(Stored data)
——
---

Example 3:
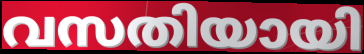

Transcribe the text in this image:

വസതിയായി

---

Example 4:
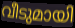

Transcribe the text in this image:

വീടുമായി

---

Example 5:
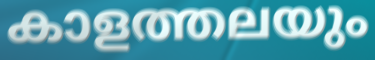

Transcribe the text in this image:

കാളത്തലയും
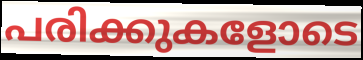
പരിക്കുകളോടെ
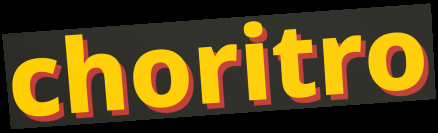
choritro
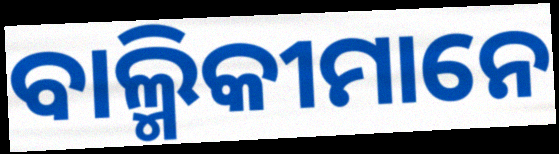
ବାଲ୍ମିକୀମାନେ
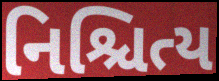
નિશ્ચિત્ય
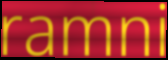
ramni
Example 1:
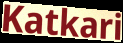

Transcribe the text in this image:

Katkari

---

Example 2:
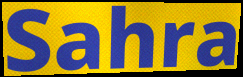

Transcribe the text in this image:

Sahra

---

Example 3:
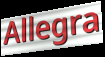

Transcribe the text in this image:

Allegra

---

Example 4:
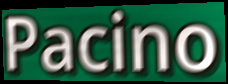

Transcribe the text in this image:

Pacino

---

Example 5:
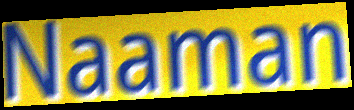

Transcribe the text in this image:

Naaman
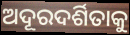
——
> TASK TO COMPLETE:
Set every record down verbatim. No pictures belong in the copy.

> TASK RESPONSE:
---

Example 3:

Transcribe the text in this image:

വസതിയായി

---

Example 4:

Transcribe the text in this image:

വീടുമായി

---

Example 5:

Transcribe the text in this image:

കാളത്തലയും
പരിക്കുകളോടെ
choritro
ବାଲ୍ମିକୀମାନେ
નિશ્ચિત્ય
ramni
Example 1:

Transcribe the text in this image:

Katkari

---

Example 2:

Transcribe the text in this image:

Sahra

---

Example 3:

Transcribe the text in this image:

Allegra

---

Example 4:

Transcribe the text in this image:

Pacino

---

Example 5:

Transcribe the text in this image:

Naaman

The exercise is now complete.